HiH Japan Facts

The holidays of Christmas and New Year's are switched in relevence. In AMERICA Christmas is the most important, it is also a family holiday, whereas New Year's Eve is a boyfriend/girlfriend holiday. In JAPAN New Year's is the most important holiday that is spent with the family. Christmas is the night you spend with your significant other. Usually, couples will buy an exhorbitantly priced but very pretty Christmas Cake. It is treated as a normal day though, and foreign folk working in Japan do not get the day off work.

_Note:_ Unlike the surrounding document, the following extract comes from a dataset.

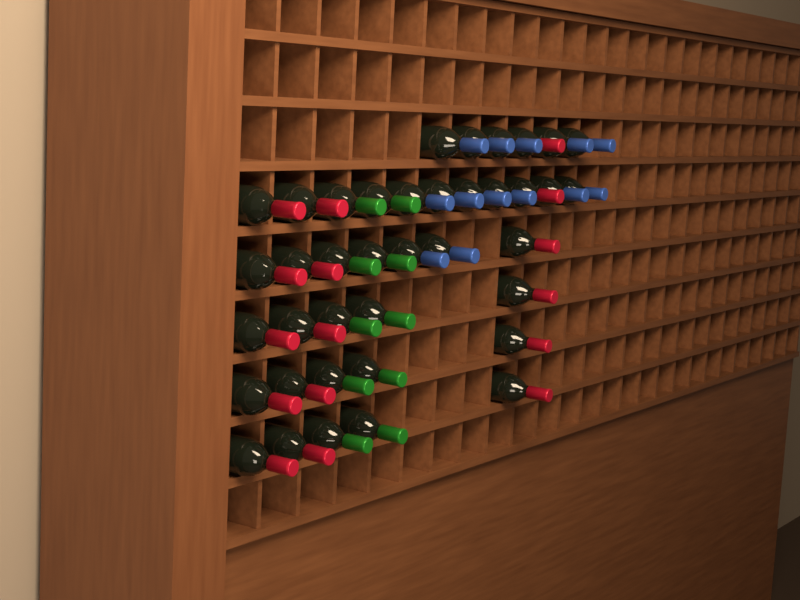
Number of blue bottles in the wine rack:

Most people already know that when you go to a Japanese home, you take off your shoes at the door and walk around in slippers or stocking feet, so as not to bring outside dust indoors. What is strange to me is this: even in homes with westernstyle toilets, you must take your slippers off at the bathroom door and step into a different pair of slippers, the hideous bathroom slippers. Bathroom slippers are often made of the same fabric or design as the fabric scheme of the bathroom. And then, of course, you take the hideous bathroom slippers off when you leave the bathroom and put the first pair of slippers back on.

Despite the fact that 7-11 came from America, the Japanese have pushed the convenience store through a marvelous transformation. Not just 7-11 of course, but skads of others. They are clean, sell a variety of ready-to-eat foods from sandwhiches to riceballs to curryboxe, as well as providing the magazines and batteries and emergency hairspray that could be needed at any moment.

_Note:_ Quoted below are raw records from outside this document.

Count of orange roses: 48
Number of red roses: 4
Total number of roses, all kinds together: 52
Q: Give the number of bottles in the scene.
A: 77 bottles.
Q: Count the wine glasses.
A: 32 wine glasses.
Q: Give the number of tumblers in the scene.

Does the English language have a name for the people who cut your hair? Hair cutter? Hair stylist (but what if you dont get it styled, what if you just get it cut?)? Hair artist? The Japanese language does. What about a word for the place where you get your hair cut? Salon or barber shop? Most people where I live dont use either of these words. The Japanese language has that too.

Japan does not have soap operas. No, it really doesnt. They have dramas of the two types we have in America: daytime and evening. However, whereas American soap operas go on and on for years and years, never dying even when its clear they should, Japanese dramas last for an average of one season. Sometimes -rarely- two seasons.